--- WHAT TO WORK ON ---
Scan the entries below for "nose" and copy each line that holds it.

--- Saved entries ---
********
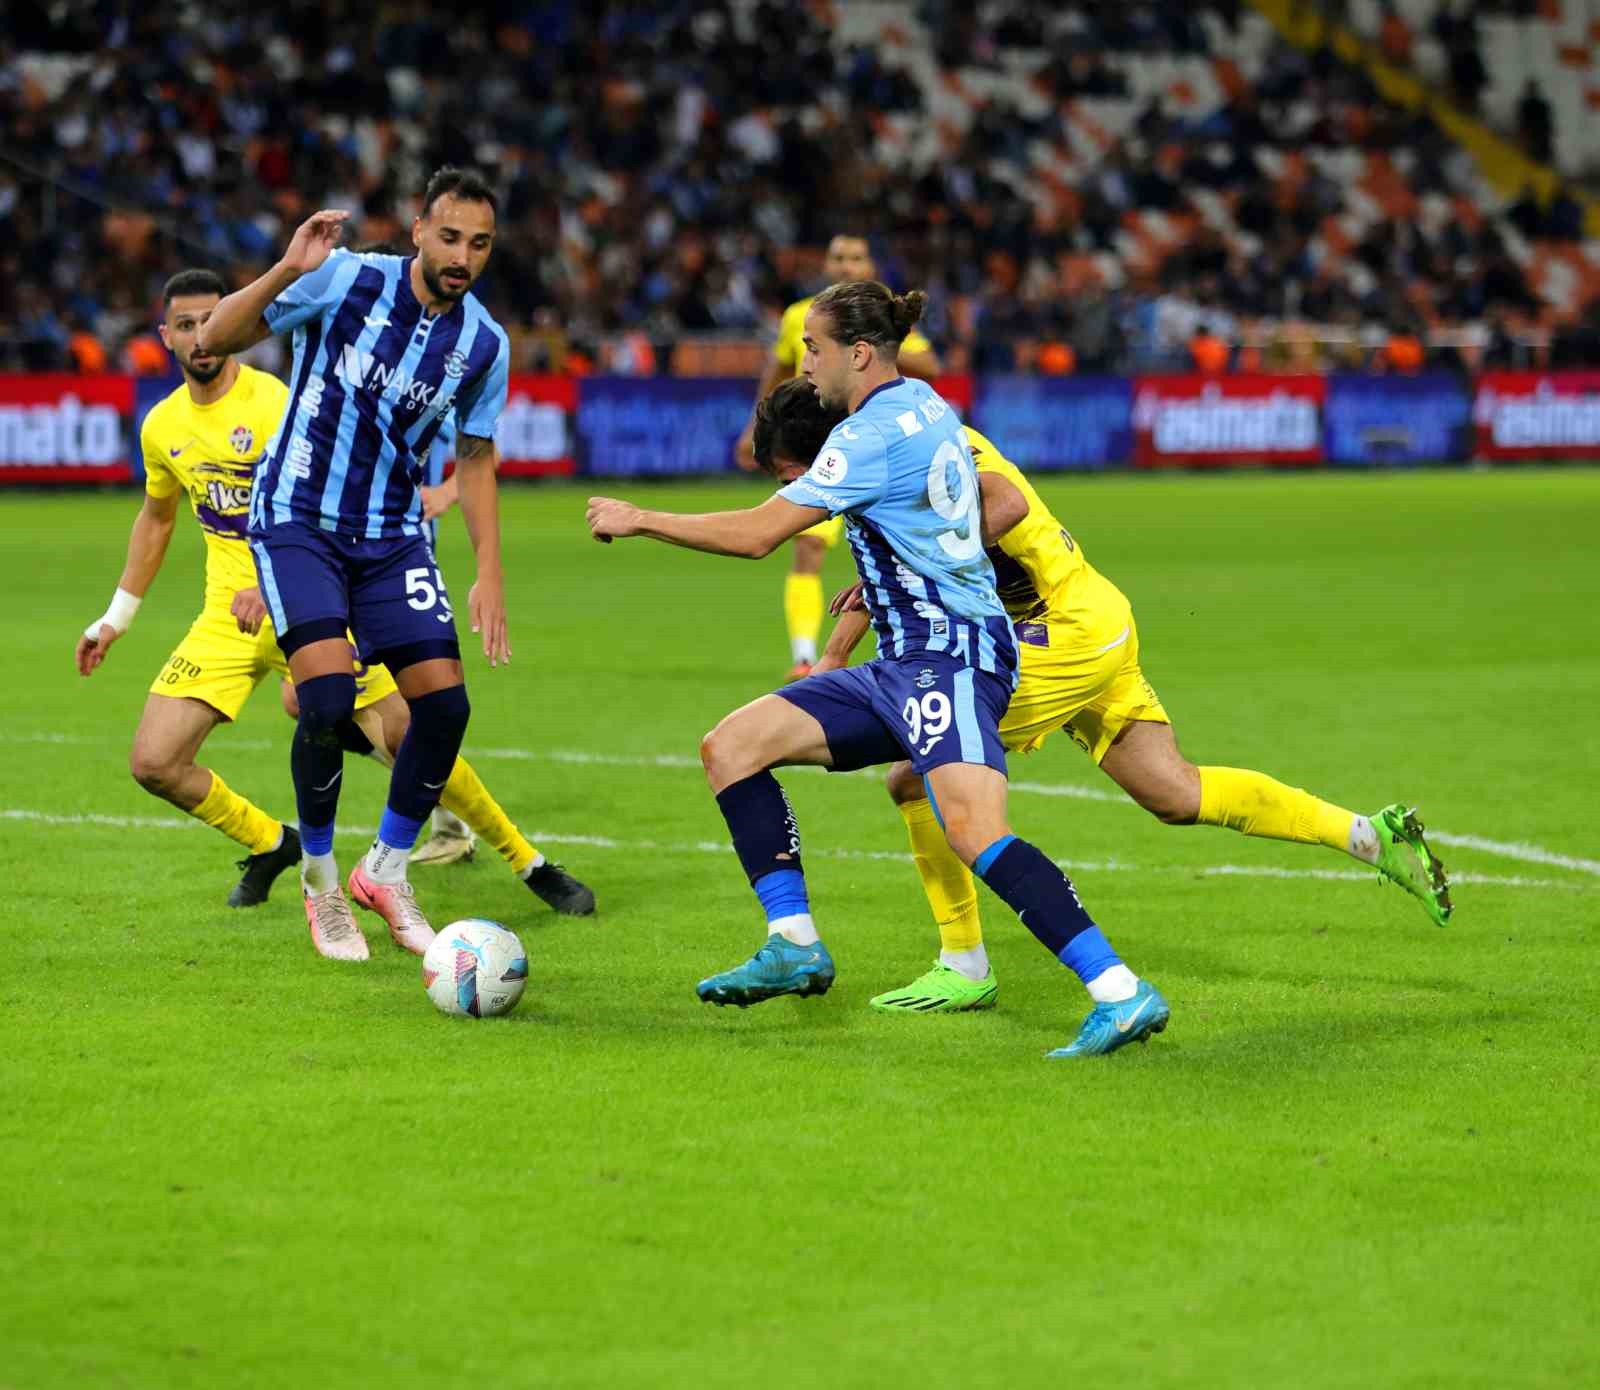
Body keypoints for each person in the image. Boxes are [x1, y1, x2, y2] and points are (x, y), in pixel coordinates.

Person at [588, 281, 1168, 1058]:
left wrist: (643, 518)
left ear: (858, 353)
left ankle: (1119, 990)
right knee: (731, 747)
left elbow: (762, 534)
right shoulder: (923, 403)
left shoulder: (867, 439)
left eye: (815, 349)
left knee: (976, 831)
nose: (806, 364)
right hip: (904, 660)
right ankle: (793, 941)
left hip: (953, 655)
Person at [739, 385, 1452, 1013]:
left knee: (914, 774)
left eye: (788, 477)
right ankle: (1368, 834)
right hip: (1088, 620)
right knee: (1174, 793)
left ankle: (964, 963)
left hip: (1062, 631)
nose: (794, 491)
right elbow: (886, 561)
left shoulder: (915, 443)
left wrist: (934, 552)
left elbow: (1005, 501)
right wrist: (834, 655)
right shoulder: (885, 448)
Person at [75, 269, 593, 954]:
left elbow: (322, 492)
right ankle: (273, 844)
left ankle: (529, 861)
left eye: (210, 319)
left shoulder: (276, 402)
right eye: (184, 324)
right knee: (154, 761)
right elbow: (155, 520)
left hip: (306, 589)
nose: (200, 335)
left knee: (416, 729)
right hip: (225, 619)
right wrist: (115, 617)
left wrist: (278, 573)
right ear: (163, 335)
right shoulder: (162, 425)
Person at [194, 167, 517, 957]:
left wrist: (491, 569)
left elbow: (475, 459)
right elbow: (216, 337)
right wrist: (287, 268)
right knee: (327, 701)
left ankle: (387, 870)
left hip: (392, 531)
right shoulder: (342, 281)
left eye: (478, 243)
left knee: (444, 708)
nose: (462, 256)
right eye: (449, 237)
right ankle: (320, 883)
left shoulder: (484, 343)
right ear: (417, 230)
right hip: (298, 518)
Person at [735, 234, 941, 680]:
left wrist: (870, 341)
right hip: (820, 455)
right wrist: (756, 427)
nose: (846, 266)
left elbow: (930, 366)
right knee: (807, 549)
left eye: (856, 258)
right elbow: (775, 373)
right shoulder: (800, 316)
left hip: (867, 450)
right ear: (825, 266)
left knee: (878, 548)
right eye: (838, 258)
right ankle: (805, 655)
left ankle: (890, 643)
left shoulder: (878, 319)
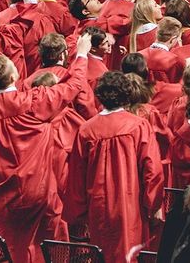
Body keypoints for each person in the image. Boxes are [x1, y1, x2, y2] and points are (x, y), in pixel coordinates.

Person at [0, 32, 92, 263]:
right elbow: (75, 84)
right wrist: (83, 53)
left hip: (1, 191)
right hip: (40, 189)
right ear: (15, 76)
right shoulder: (34, 101)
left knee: (7, 251)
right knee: (50, 247)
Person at [64, 71, 164, 263]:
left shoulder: (86, 130)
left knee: (102, 254)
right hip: (131, 205)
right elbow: (152, 169)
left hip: (98, 206)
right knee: (131, 254)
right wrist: (153, 204)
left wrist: (80, 212)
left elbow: (77, 176)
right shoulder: (138, 126)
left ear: (99, 95)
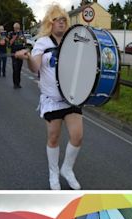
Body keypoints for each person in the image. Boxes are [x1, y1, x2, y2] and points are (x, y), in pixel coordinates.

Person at [15, 5, 83, 190]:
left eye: (64, 19)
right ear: (50, 23)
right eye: (57, 19)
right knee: (54, 137)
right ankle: (53, 173)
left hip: (71, 97)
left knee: (77, 136)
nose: (61, 22)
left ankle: (67, 169)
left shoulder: (73, 42)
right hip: (52, 99)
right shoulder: (42, 43)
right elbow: (35, 67)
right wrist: (28, 57)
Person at [8, 22, 25, 88]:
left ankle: (18, 83)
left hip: (21, 53)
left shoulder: (21, 33)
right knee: (15, 69)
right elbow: (10, 43)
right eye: (16, 28)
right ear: (14, 28)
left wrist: (23, 38)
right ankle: (15, 83)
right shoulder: (11, 34)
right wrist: (15, 37)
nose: (17, 29)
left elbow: (25, 42)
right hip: (14, 53)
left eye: (18, 28)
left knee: (19, 68)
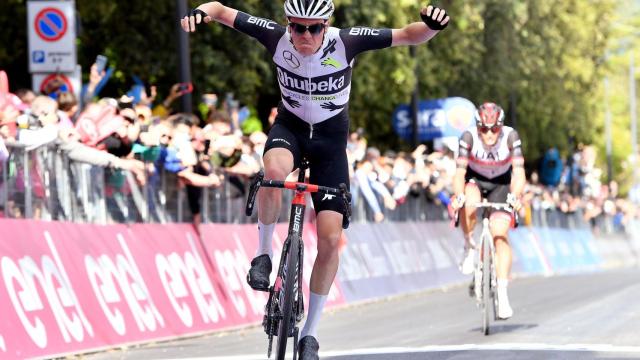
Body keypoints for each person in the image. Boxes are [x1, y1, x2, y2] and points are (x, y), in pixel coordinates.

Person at [182, 1, 450, 358]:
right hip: (290, 129)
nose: (304, 36)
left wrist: (430, 27)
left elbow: (406, 35)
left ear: (327, 26)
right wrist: (200, 12)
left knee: (329, 238)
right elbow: (220, 9)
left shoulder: (348, 41)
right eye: (297, 28)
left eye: (313, 29)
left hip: (330, 143)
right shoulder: (275, 37)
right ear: (287, 24)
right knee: (274, 174)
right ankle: (262, 256)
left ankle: (310, 332)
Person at [450, 102, 525, 320]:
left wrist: (516, 196)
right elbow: (459, 173)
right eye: (484, 129)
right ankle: (469, 244)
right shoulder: (468, 137)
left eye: (494, 129)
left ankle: (502, 294)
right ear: (477, 127)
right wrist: (458, 196)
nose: (490, 134)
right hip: (475, 180)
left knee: (500, 235)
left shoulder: (511, 136)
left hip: (501, 183)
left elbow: (519, 173)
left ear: (501, 127)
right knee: (469, 203)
********
--- EXERCISE RESULT ---
nose: (806, 364)
nose: (794, 491)
nose: (200, 335)
nose: (462, 256)
nose: (846, 266)
nose: (61, 22)
nose: (17, 29)
nose: (304, 36)
nose: (490, 134)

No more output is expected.